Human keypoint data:

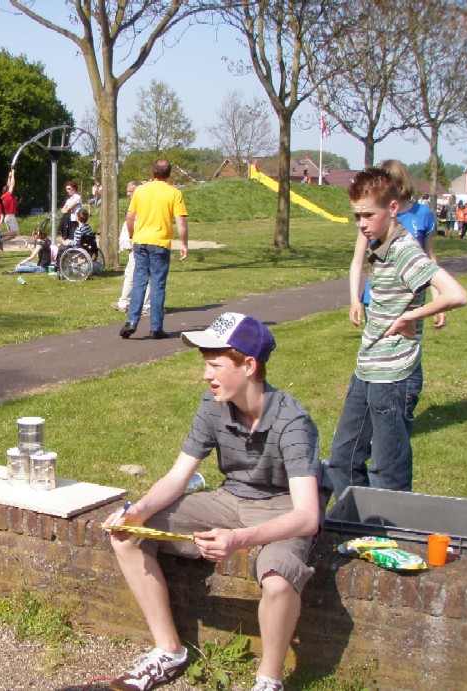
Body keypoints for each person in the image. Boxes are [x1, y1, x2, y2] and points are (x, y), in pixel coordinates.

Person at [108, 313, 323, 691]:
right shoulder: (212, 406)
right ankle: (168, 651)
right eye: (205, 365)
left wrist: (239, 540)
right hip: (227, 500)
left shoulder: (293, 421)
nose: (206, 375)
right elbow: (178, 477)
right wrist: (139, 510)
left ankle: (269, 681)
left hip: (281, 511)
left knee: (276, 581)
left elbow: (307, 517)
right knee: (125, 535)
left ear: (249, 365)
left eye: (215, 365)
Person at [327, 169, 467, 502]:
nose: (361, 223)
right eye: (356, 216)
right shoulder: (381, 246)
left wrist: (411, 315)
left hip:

==

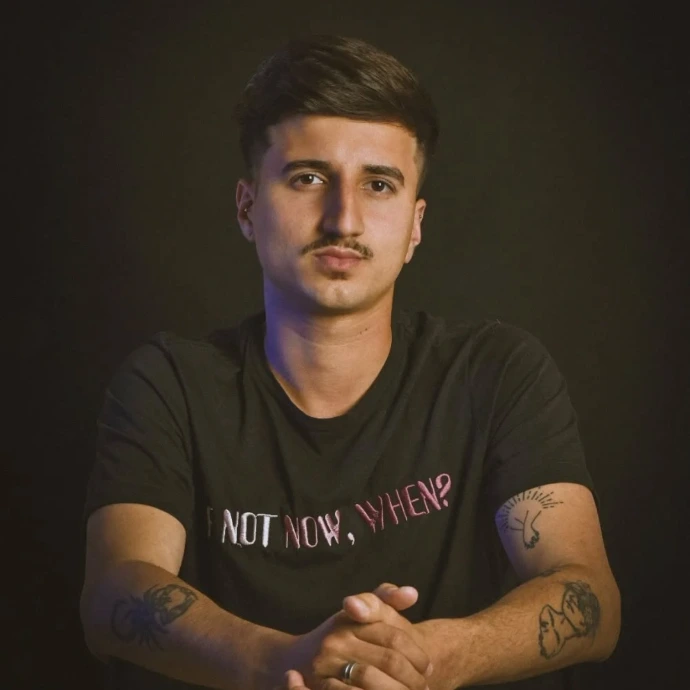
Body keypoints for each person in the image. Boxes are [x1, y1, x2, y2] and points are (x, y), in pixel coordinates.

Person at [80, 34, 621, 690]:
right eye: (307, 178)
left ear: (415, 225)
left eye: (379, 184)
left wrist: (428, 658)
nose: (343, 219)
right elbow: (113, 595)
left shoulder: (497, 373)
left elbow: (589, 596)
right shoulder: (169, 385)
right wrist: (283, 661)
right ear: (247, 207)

The problem:
All lines above from the one with "nose: (343, 219)" to the one with "right ear: (247, 207)", inclusive, should be copied exactly, and no other lines.

Result for this exercise:
nose: (343, 219)
right elbow: (113, 595)
left shoulder: (497, 373)
left elbow: (589, 596)
right shoulder: (169, 385)
right wrist: (283, 661)
right ear: (247, 207)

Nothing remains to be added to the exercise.